Later when she was searching for a teaching position, a friend happened to know of an open faculty position in a sustainable energy program, and Jennifer began her teaching career. In 2011, Clemons was hired at Delaware Technical Community College (DTCC). From the very beginning, she loved the small class sizes that come with teaching at a community college, because she values getting to know her students on a more personal level.
“I know the students and their stories. I went to a large university and took physics with 200 other students,” she says, “and now I teach in a classroom where I have 16 students max, and I know everyone’s name. It’s so unlike anything that I had in my educational experience.”
“The goal of the solar program at DTCC is to place students in the workforce not just as solar installers, but as sales people, site assessors, and system designers,” she says. To achieve this goal, the program is aligned to the NABCEP technical sales exam and are the only location in Delaware that is a provider. This year, all of Jennifer’s students that took the NABCEP exam passed, and that is no small accomplishment!
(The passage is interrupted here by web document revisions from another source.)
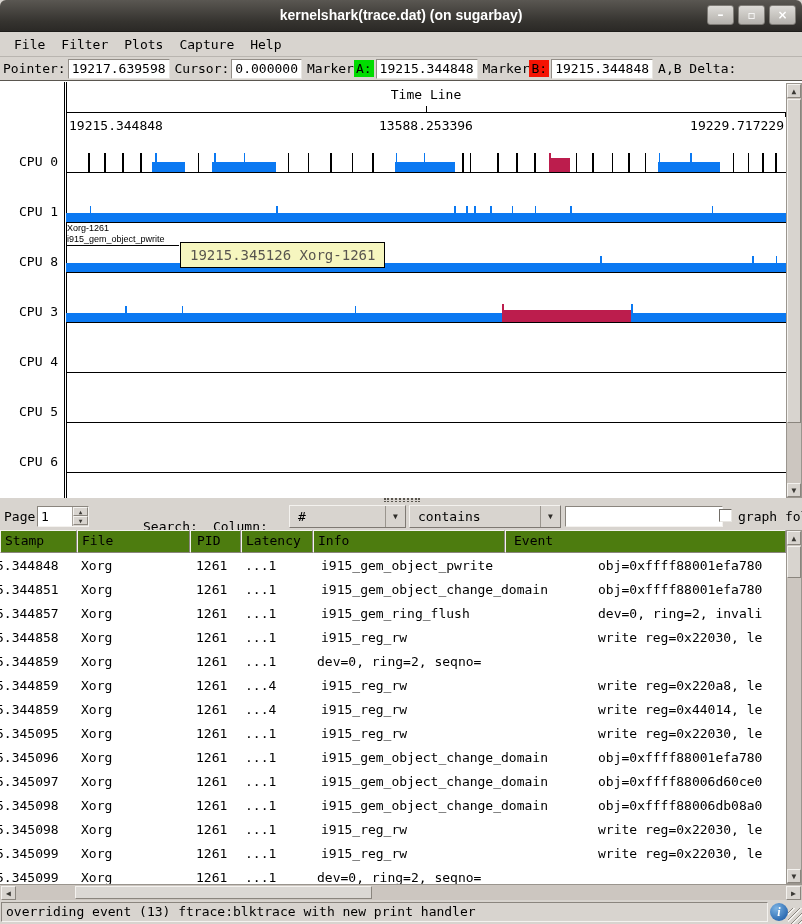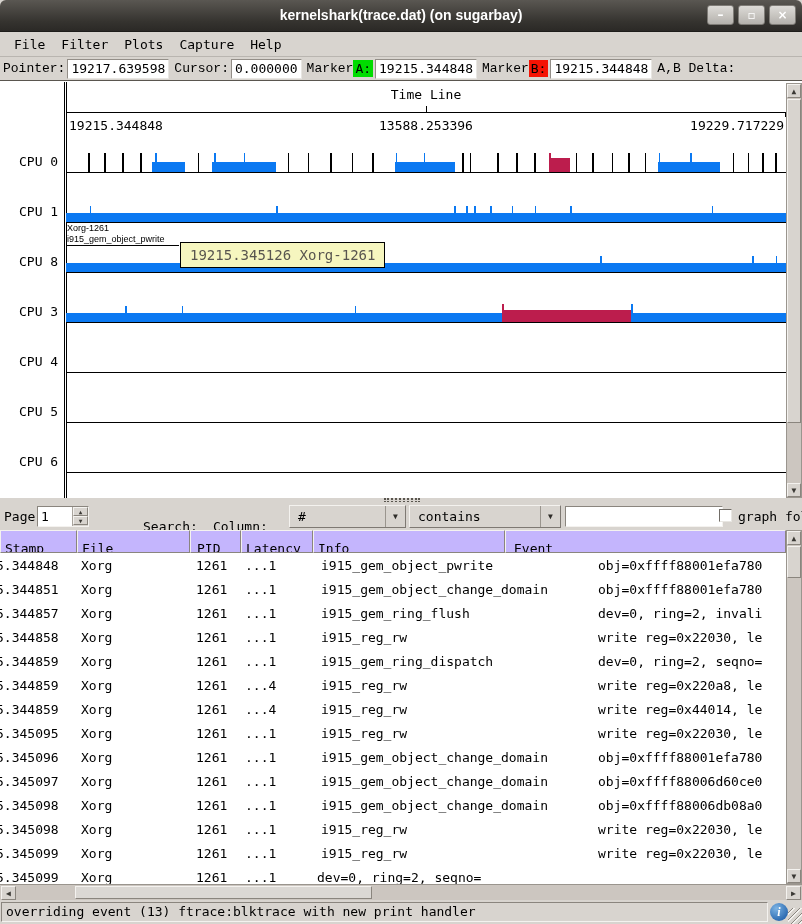--- a/index.html
+++ b/index.html
@@ -19,21 +19,21 @@
   .menubar{position:absolute;left:0;top:32px;width:802px;height:24px;background:#d8d4cf;
     display:flex;align-items:center;padding-left:6px;box-sizing:border-box;font-size:13px;}
   .menu-item{padding:3px 8px;}
   
   .infobar{position:absolute;left:0;top:56px;width:802px;height:24px;background:#d8d4cf;
     border-top:1px solid #b9b5b0;display:flex;align-items:center;font-size:13px;white-space:nowrap;
     box-sizing:border-box;overflow:hidden;}
   .entrybox{background:#fff;border:1px solid;border-color:#938e88 #e8e6e2 #e8e6e2 #938e88;
     padding:1px 3px;margin:0 2px;height:16px;line-height:16px;}
   .mk{padding:1px 2px;color:#000;}
-  .lbl{margin-left:3px;font-family:Liberation Mono, monospace;}
+  .lbl{margin-left:3px;}
   
   .graph{position:absolute;left:0;top:80px;width:802px;height:418px;background:#fff;
     border-top:1px solid #5a564f;box-sizing:border-box;}
   .graph-title{position:absolute;left:66px;width:720px;top:6px;text-align:center;font-size:13px;}
   .ruler{position:absolute;left:66px;width:719px;top:31px;height:0;border-top:1px solid #000;}
   .ruler-center-tick{position:absolute;left:426px;top:25px;width:1px;height:6px;background:#000;}
   .ruler-end-tick{position:absolute;top:31px;width:1px;height:5px;background:#000;}
   .time-labels{position:absolute;left:66px;width:720px;top:37px;font-size:13px;}
   .tl-left{position:absolute;left:3px;}
   .tl-center{position:absolute;left:0;width:100%;text-align:center;}
@@ -83,22 +83,22 @@
   .combo-arrow{position:absolute;right:0;top:0;bottom:0;width:19px;border-left:1px solid #9a958e;
     display:flex;align-items:center;justify-content:center;font-size:8px;color:#2e2c29;}
   .search-entry{position:absolute;left:565px;top:4px;width:158px;height:21px;background:#fff;
     border:1px solid;border-color:#8a857e #f4f2ef #f4f2ef #8a857e;box-sizing:border-box;}
   .checkbox{position:absolute;left:719px;top:7px;width:13px;height:13px;background:#fff;
     border:1px solid;border-color:#716d67 #e8e6e2 #e8e6e2 #716d67;box-sizing:border-box;}
   .gf-label{position:absolute;left:738px;top:7px;white-space:nowrap;}
   
   .table-area{position:absolute;left:0;top:530px;width:786px;height:354px;background:#fff;overflow:hidden;}
   .thead{position:absolute;left:0;top:0;height:23px;display:flex;font-size:13px;}
-  .th{background:#c4b5fd;border:1px solid;border-color:#f4f2ef #8a857e #8a857e #f4f2ef;
-    box-sizing:border-box;padding:10px 0 0 4px;overflow:hidden;white-space:nowrap;}
+  .th{background:#4d7c0f;border:1px solid;border-color:#f4f2ef #8a857e #8a857e #f4f2ef;
+    box-sizing:border-box;padding:2px 0 0 4px;overflow:hidden;white-space:nowrap;}
   .tbody{position:absolute;left:0;top:23px;width:786px;bottom:0;overflow:hidden;}
   .tr{display:flex;height:24px;align-items:center;font-size:13px;white-space:nowrap;}
   .td{overflow:hidden;flex-shrink:0;}
   .c0{width:77px;} .c1{width:113px;padding-left:4px;box-sizing:border-box;}
   .c2{width:51px;padding-left:6px;box-sizing:border-box;} .c3{width:72px;padding-left:4px;box-sizing:border-box;}
   .c4{width:281px;padding-left:8px;box-sizing:border-box;} .c5{width:192px;padding-left:4px;box-sizing:border-box;}
   .stamp-txt{margin-left:-4px;}
   
   .statusbar{position:absolute;left:0;top:900px;width:802px;height:24px;background:#d8d4cf;}
   .status-box{position:absolute;left:1px;top:2px;width:767px;height:20px;box-sizing:border-box;
@@ -349,21 +349,20 @@
         <div class="td c2">1261</div>
         <div class="td c3">...1</div>
         <div class="td c4">i915_reg_rw</div>
         <div class="td c5">write reg=0x22030, le</div>
       </div>
       <div class="tr">
         <div class="td c0"><span class="stamp-txt">5.344859</span></div>
         <div class="td c1">Xorg</div>
         <div class="td c2">1261</div>
         <div class="td c3">...1</div>
-        <div class="td c4">i915_gem_ring_dispatch</div>
         <div class="td c5">dev=0, ring=2, seqno=</div>
       </div>
       <div class="tr">
         <div class="td c0"><span class="stamp-txt">5.344859</span></div>
         <div class="td c1">Xorg</div>
         <div class="td c2">1261</div>
         <div class="td c3">...4</div>
         <div class="td c4">i915_reg_rw</div>
         <div class="td c5">write reg=0x220a8, le</div>
       </div>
Furthermore, each year DTCC students perform a solar site assessment and energy audit for an existing building, emphasizing the development of these real-world practical skills. Students also help address any issues they identified during the audit, such as caulking and changing light bulbs. Last year, the property they chose was a homeless veterans’ shelter.
But at the bottom line, it’s clear that Jennifer Clemons truly cares about the students that come through the renewable energy program. She says that being a part of the students’ development is one of the most valuable parts about teaching.
“It’s great to see them grow from being young people coming to class in their jeans and sweats, and then a couple of years later they are dressed in suits and delivering professional presentations. It’s really rewarding.”